Best Sources & Dosage
What to buy (and what to avoid)
Choose juice-derived, polyphenol-standardized bergamot (often labeled BPF, Bergavit®, Bergamonte®, or similar) with clear mg per serving (e.g., 500 mg) and third-party testing.
Look for labels that specify total polyphenols/flavonoids and, ideally, melitidin/brutieridin content.
Avoid bergamot essential oil for internal use and products that do not disclose exact milligrams (proprietary blends).
Evidence-aligned adult ranges
LDL/non-HDL focus (most common): 500–1000 mg/day, taken with breakfast (or split 500 mg twice daily) for 12–16 weeks, then re-check lipids.
Triglycerides/metabolic support: 500 mg twice daily with meals for 12 weeks alongside a protein-forward, high-fiber diet and 10–15 min walks after meals.
On a statin or ezetimibe: some clinicians use 500 mg/day as an adjunct; coordinate with your prescriber and monitor lipids and liver enzymes.
Timing & tips
Take with meals to minimize reflux in sensitive users.
Track LDL, non-HDL, triglycerides, HDL, and, if relevant, ALT/AST at baseline and ~12 weeks.

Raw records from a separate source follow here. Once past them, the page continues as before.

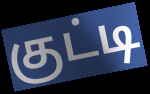
குட்டி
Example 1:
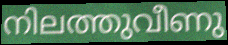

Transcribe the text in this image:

നിലത്തുവീണു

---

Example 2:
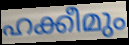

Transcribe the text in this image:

ഹക്കീമും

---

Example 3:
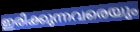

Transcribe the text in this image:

ഇരിക്കുന്നവരെയും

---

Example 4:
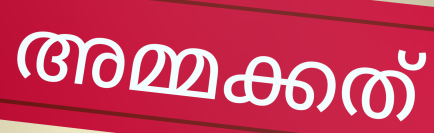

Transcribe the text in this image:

അമ്മക്കത്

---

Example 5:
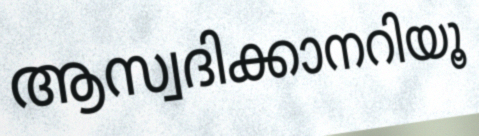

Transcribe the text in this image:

ആസ്വദിക്കാനറിയൂ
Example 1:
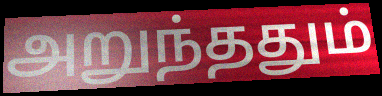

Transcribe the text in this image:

அறுந்ததும்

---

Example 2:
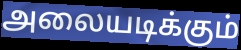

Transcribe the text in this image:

அலையடிக்கும்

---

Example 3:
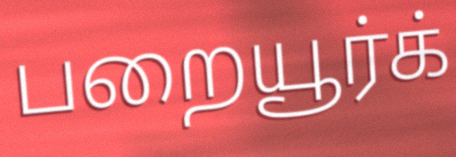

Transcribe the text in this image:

பறையூர்க்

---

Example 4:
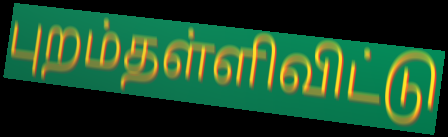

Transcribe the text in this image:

புறம்தள்ளிவிட்டு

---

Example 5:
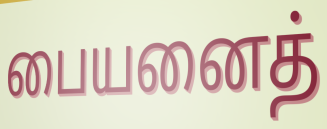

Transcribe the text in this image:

பையனைத்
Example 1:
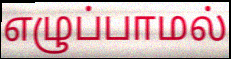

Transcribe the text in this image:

எழுப்பாமல்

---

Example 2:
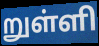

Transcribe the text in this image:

றுள்ளி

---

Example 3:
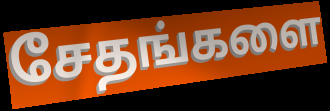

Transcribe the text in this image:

சேதங்களை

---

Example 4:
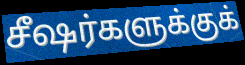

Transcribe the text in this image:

சீஷர்களுக்குக்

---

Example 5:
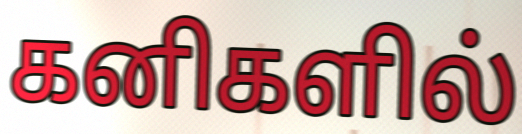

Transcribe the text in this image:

கனிகளில்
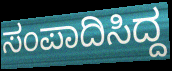
ಸಂಪಾದಿಸಿದ್ದ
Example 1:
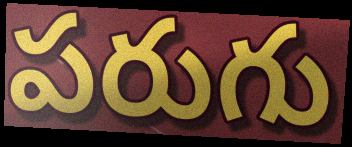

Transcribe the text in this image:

పరుగు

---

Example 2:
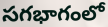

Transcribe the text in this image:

సగభాగంలో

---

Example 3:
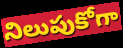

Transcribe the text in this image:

నిలుపుకోగా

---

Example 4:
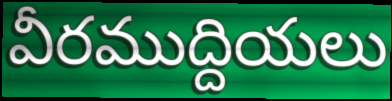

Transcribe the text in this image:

వీరముద్దియలు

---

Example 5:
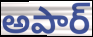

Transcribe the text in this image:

అపార్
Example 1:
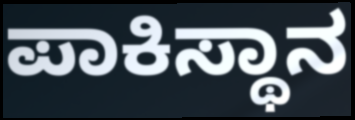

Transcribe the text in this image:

ಪಾಕಿಸ್ಥಾನ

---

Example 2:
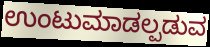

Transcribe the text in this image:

ಉಂಟುಮಾಡಲ್ಪಡುವ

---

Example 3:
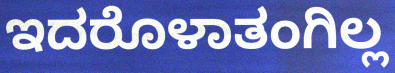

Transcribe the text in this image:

ಇದರೊಳಾತಂಗಿಲ್ಲ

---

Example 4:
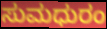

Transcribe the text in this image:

ಸುಮಧುರಂ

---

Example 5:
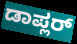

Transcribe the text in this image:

ಡಾಪ್ಲರ್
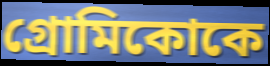
গ্রোমিকোকে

Pair with 20–30 g fiber/day (oats, legumes, chia/psyllium) and resistance + walking for compounding benefits.
Safety, interactions & who should avoid it
Generally well tolerated; most common are mild GI symptoms (reflux, bloating).

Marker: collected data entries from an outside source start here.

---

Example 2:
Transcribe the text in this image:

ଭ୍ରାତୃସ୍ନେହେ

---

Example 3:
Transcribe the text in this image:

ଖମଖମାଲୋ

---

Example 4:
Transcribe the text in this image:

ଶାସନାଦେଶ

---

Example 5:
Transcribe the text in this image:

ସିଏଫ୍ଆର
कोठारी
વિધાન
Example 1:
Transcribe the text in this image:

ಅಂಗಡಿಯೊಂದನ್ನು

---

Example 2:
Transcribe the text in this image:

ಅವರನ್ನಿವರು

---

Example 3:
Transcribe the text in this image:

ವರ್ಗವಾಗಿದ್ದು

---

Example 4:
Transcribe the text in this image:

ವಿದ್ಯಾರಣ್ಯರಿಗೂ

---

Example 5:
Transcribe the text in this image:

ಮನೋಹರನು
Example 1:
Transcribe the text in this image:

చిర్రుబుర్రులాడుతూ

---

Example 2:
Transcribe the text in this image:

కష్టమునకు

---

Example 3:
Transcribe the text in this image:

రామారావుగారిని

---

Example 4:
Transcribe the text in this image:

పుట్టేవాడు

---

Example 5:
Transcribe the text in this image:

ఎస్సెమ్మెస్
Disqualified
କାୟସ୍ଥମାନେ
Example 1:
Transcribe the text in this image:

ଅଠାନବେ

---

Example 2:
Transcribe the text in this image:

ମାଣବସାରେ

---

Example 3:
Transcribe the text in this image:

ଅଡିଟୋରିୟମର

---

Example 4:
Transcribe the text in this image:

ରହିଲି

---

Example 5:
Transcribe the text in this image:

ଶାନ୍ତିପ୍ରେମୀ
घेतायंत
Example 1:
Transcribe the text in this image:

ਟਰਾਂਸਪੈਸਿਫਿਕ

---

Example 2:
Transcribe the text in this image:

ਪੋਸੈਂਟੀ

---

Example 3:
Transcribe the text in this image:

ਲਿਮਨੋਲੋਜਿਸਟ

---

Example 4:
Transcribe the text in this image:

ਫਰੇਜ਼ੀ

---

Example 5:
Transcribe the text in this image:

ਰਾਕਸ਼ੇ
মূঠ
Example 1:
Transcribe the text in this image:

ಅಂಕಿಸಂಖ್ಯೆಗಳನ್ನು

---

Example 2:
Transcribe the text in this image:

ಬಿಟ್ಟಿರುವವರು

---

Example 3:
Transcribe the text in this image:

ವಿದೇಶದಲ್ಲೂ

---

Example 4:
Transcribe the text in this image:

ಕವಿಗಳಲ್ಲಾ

Medications: bergamot polyphenols are not grapefruit juice, but caution is prudent. If you’re on statins, anticoagulants, antiplatelets, calcium-channel blockers, or narrow-window medications, coordinate with your clinician and monitor.
Liver disease: check with your clinician and monitor ALT/AST periodically.

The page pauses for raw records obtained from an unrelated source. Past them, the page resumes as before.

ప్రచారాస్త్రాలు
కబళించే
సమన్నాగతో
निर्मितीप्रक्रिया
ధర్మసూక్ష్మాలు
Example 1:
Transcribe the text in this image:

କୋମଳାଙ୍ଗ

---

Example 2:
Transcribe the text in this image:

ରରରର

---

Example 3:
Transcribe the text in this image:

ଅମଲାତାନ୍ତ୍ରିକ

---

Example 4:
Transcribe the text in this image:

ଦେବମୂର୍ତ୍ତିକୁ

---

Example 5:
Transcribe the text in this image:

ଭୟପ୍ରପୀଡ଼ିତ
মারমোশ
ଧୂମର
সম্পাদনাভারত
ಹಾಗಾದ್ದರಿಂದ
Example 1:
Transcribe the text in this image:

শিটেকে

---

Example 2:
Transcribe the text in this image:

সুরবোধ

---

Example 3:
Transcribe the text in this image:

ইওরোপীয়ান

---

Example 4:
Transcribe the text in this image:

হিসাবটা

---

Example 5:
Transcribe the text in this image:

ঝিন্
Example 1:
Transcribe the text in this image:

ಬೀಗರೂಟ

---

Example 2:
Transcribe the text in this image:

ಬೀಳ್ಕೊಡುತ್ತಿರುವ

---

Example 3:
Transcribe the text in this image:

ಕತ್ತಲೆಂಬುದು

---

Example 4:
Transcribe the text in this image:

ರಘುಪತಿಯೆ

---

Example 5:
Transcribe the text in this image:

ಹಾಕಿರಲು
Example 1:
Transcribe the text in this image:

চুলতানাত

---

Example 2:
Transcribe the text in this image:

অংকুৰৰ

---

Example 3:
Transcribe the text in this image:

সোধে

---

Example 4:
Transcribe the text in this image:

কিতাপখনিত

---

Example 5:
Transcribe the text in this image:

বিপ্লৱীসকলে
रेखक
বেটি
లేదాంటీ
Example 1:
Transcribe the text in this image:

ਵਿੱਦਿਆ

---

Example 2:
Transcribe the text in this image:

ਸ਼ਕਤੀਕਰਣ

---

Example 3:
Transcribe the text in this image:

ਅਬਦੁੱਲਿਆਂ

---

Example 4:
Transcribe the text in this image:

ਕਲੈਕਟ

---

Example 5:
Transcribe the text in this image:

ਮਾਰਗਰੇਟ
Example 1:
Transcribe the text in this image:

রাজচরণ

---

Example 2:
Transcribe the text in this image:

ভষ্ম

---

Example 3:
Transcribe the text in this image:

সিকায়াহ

Allergy: citrus sensitivities are rare but possible; discontinue if rash or itching develops.
Pregnancy/lactation: limited data—avoid unless advised.
Essential oil warning: do not ingest bergamot essential oil; it can be phototoxic and is not the studied form.
Label literacy—fast checks
- “Bergamot (Citrus bergamia) extract” from juice (not oil) with mg per serving and polyphenol/flavonoid standardization.
- Capsule count that lets you reach 500–1000 mg/day without excessive pill burden.
- Third-party testing/COA available.
Dosage Quick-Reference
LDL & non-HDL reduction: 500–1000 mg/day BPF • With meals, 12–16 weeks • Outcome: LDL & non-HDL ↓; HDL ↑ (modest).
Triglyceride support: 500 mg BID • 8–12 weeks • Outcome: triglycerides ↓, small dense LDL pattern improves.
Adjunct on statin/ezetimibe: 500 mg/day • 12 weeks • Outcome: additional lipid ↓ (monitor labs).
Safety note: Do not ingest bergamot essential oil; use juice-derived, polyphenol-standardized extracts and coordinate if on lipid-lowering or narrow-window meds.